In the 1970s, the Ford Motor Company introduced a new subcompact car called the Pinto. In response to several fatal accidents involving the Pinto, Ford prepared a seven-page company memorandum entitled “Fatalities Associated with Crash-Induced Fuel Leakage and Fires.”
In the memo, Ford estimated the cost of fuel system modifications to reduce fire risks in rollover events to be $11 per car across 12.5 million cars and light trucks (all manufacturers), for a total of $137 million. The design changes were estimated to save 180 burn deaths and 180 serious injuries per year, a benefit to society of $49.5 million. In coming up with the benefits, the value of human life was estimated to be approximately $200,000 per individual, a value arrived at by the National Highway Traffic Safety Administration.
As a result of this analysis, Ford felt justified in not making the modifications, since the costs exceeded the benefits.

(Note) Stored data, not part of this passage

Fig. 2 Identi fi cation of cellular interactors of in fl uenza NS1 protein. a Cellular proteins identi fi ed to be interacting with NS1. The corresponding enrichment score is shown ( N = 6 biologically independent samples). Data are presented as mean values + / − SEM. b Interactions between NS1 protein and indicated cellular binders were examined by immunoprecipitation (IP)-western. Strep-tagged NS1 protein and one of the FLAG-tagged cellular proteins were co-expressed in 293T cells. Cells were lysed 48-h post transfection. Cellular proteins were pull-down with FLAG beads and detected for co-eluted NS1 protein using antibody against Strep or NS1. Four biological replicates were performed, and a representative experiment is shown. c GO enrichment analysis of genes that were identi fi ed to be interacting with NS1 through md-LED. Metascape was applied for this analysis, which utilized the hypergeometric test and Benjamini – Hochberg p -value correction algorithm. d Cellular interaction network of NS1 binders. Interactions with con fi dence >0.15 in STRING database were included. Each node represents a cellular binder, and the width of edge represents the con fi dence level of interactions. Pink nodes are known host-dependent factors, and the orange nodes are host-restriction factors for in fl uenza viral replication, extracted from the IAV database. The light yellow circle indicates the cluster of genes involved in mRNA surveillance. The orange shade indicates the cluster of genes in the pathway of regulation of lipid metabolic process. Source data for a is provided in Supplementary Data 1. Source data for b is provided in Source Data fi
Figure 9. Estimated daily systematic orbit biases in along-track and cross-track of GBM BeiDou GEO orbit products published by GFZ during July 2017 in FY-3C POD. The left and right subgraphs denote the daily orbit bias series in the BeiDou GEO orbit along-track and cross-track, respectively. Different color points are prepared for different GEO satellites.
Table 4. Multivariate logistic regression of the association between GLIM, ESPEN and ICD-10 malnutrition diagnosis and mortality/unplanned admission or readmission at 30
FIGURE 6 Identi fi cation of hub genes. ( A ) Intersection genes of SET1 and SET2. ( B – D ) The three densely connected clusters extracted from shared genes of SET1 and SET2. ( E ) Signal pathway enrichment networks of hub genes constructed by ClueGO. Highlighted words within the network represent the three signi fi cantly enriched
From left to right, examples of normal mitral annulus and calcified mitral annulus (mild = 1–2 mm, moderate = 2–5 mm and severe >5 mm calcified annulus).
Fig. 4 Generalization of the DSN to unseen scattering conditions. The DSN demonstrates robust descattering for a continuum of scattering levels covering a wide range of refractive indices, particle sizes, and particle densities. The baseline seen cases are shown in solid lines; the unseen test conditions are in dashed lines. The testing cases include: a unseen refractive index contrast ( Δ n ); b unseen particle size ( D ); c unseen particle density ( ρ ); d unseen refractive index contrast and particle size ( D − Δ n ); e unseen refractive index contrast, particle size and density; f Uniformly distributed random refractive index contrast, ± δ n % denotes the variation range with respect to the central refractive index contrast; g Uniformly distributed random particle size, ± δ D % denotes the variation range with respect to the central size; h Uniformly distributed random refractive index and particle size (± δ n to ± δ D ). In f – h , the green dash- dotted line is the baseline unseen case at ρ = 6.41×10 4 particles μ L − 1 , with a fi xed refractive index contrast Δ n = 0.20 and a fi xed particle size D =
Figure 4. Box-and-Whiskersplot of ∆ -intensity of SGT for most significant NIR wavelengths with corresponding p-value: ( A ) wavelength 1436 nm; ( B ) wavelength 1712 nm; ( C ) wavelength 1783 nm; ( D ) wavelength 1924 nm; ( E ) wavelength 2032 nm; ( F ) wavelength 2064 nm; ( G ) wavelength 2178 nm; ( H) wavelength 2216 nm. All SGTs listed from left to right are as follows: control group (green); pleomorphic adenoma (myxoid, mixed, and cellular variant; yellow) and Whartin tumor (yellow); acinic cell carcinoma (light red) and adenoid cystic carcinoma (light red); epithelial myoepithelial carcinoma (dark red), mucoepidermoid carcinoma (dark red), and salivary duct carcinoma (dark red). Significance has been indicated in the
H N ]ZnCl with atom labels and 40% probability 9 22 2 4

Fast forward to COVID-19, and the same sort of cost-benefit discussions are taking place.
Earlier this week a Congressman stated, when asked about the U.S. response to the COVD-19 pandemic: “it is always the American government’s position to say, in the choice between the loss of our way of life as Americans and the loss of life, of American lives, we have to always choose the latter.”
He then went on to add: “There is no zero harm choice here. We are going to have look Americans in the eye and say ‘we are making the best decisions for the most Americans possible’ and the answer to that to get Americans back to work, to get Americans back to their businesses.”
This Congressman was essentially doing a cost-benefit analysis; comparing the cost to the American economy of being shut down with the benefit of saving lives.
The Congressman is not alone in thinking like this, and many people have started to debate the trade-offs between starting the economy too soon and risking lives versus keeping the economy shut down and saving lives.
There’s no doubt it’s a difficult question, and Science magazine had an informative article on the issue.
The modeling efforts of a group of economists at Northwestern University showed that even a yearlong lockdown makes economic sense, to allow time for a vaccine to be developed. The pause would shrink the economy by approximately 22%—a cost of $4.2 trillion. By comparison, the model shows that without containment measures, the economy would contract by about 7% over that year—but as many as 500,000 additional lives would be lost, which translates into a loss of roughly $6.1 trillion.
The price of human life in this study is the price that the U.S. Environmental Protection Agency used to gauge the costs and benefits of environmental regulations: $9.5 million per life.
Another economist at the University of California, Los Angeles, agrees that the economics point strongly toward strict measures.
However, the researchers do note that these models are only as good as the data they are using, and at this point, much of the data needed is still unknown.
So what should be done?
As these studies point out, it is not as simple as saying, “Save lives at all costs. Nothing is more important.”
But what if, and I know this is an extreme example, it cost $5 trillion to save one life.
Would that be worth it? I think many, if not most, people would probably say it’s not worth it; that $5 trillion could be better spent helping millions of people in terms of educating, feeding, and housing them.
But what if it only cost $5 to save a life? Most people would argue in favor of spending the $5 to save a life.
As I noted, it’s not an easy question to answer.
My only advice would be to make sure that the decision-makers are taking the advice of people skilled at doing such analyses, and that they have no bias one way or the other in terms of the outcome.